* _WHAT NEEDS TO BE DONE_: Through the end of the data below, output every line exactly, beginning with the line that contains "가정하고 설계를 진행하면".

* _AVAILABLE DATA_:
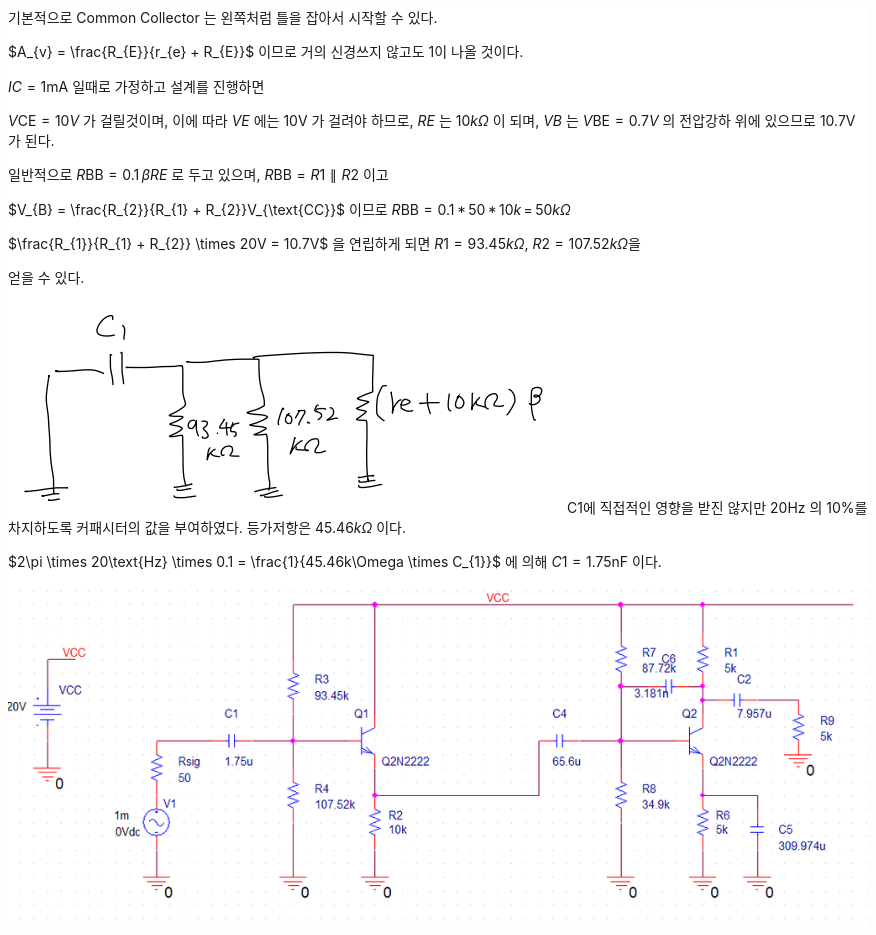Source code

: 기본적으로 Common Collector 는 왼쪽처럼 틀을 잡아서 시작할 수 있다.

$A_{v} = \frac{R_{E}}{r_{e} + R_{E}}$ 이므로 거의 신경쓰지 않고도 1이 나올 것이다.

*IC* = 1mA 일때로 가정하고 설계를 진행하면

*V*CE = 10*V* 가 걸릴것이며, 이에 따라 *VE* 에는 10V 가 걸려야 하므로, *RE* 는 10*kΩ* 이 되며, *VB* 는 *V*BE = 0.7*V* 의 전압강하 위에 있으므로 10.7V 가 된다.

일반적으로 *R*BB = 0.1 *βRE* 로 두고 있으며, *R*BB = *R*1 ∥ *R*2 이고

$V_{B} = \frac{R_{2}}{R_{1} + R_{2}}V_{\text{CC}}$ 이므로 *R*BB = 0.1 * 50 * 10*k* = 50*kΩ*

$\frac{R_{1}}{R_{1} + R_{2}} \times 20V = 10.7V$ 을 연립하게 되면 *R*1 = 93.45*kΩ*, *R*2 = 107.52*kΩ*을

얻을 수 있다.

![HW2%20f4eef3ba3a754a08ae1f76a2865eddc6/image32.bmp](HW2%20f4eef3ba3a754a08ae1f76a2865eddc6/image32.bmp)C1에 직접적인 영향을 받진 않지만 20Hz 의 10%를 차지하도록 커패시터의 값을 부여하였다. 등가저항은 45.46*kΩ* 이다.

$2\pi \times 20\text{Hz} \times 0.1 = \frac{1}{45.46k\Omega \times C_{1}}$ 에 의해 *C*1 = 1.75nF 이다.

![HW2%20f4eef3ba3a754a08ae1f76a2865eddc6/image33.bmp](HW2%20f4eef3ba3a754a08ae1f76a2865eddc6/image33.bmp)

* _ANSWER FOR THIS EXERCISE_:
*IC* = 1mA 일때로 가정하고 설계를 진행하면

*V*CE = 10*V* 가 걸릴것이며, 이에 따라 *VE* 에는 10V 가 걸려야 하므로, *RE* 는 10*kΩ* 이 되며, *VB* 는 *V*BE = 0.7*V* 의 전압강하 위에 있으므로 10.7V 가 된다.

일반적으로 *R*BB = 0.1 *βRE* 로 두고 있으며, *R*BB = *R*1 ∥ *R*2 이고

$V_{B} = \frac{R_{2}}{R_{1} + R_{2}}V_{\text{CC}}$ 이므로 *R*BB = 0.1 * 50 * 10*k* = 50*kΩ*

$\frac{R_{1}}{R_{1} + R_{2}} \times 20V = 10.7V$ 을 연립하게 되면 *R*1 = 93.45*kΩ*, *R*2 = 107.52*kΩ*을

얻을 수 있다.

![HW2%20f4eef3ba3a754a08ae1f76a2865eddc6/image32.bmp](HW2%20f4eef3ba3a754a08ae1f76a2865eddc6/image32.bmp)C1에 직접적인 영향을 받진 않지만 20Hz 의 10%를 차지하도록 커패시터의 값을 부여하였다. 등가저항은 45.46*kΩ* 이다.

$2\pi \times 20\text{Hz} \times 0.1 = \frac{1}{45.46k\Omega \times C_{1}}$ 에 의해 *C*1 = 1.75nF 이다.

![HW2%20f4eef3ba3a754a08ae1f76a2865eddc6/image33.bmp](HW2%20f4eef3ba3a754a08ae1f76a2865eddc6/image33.bmp)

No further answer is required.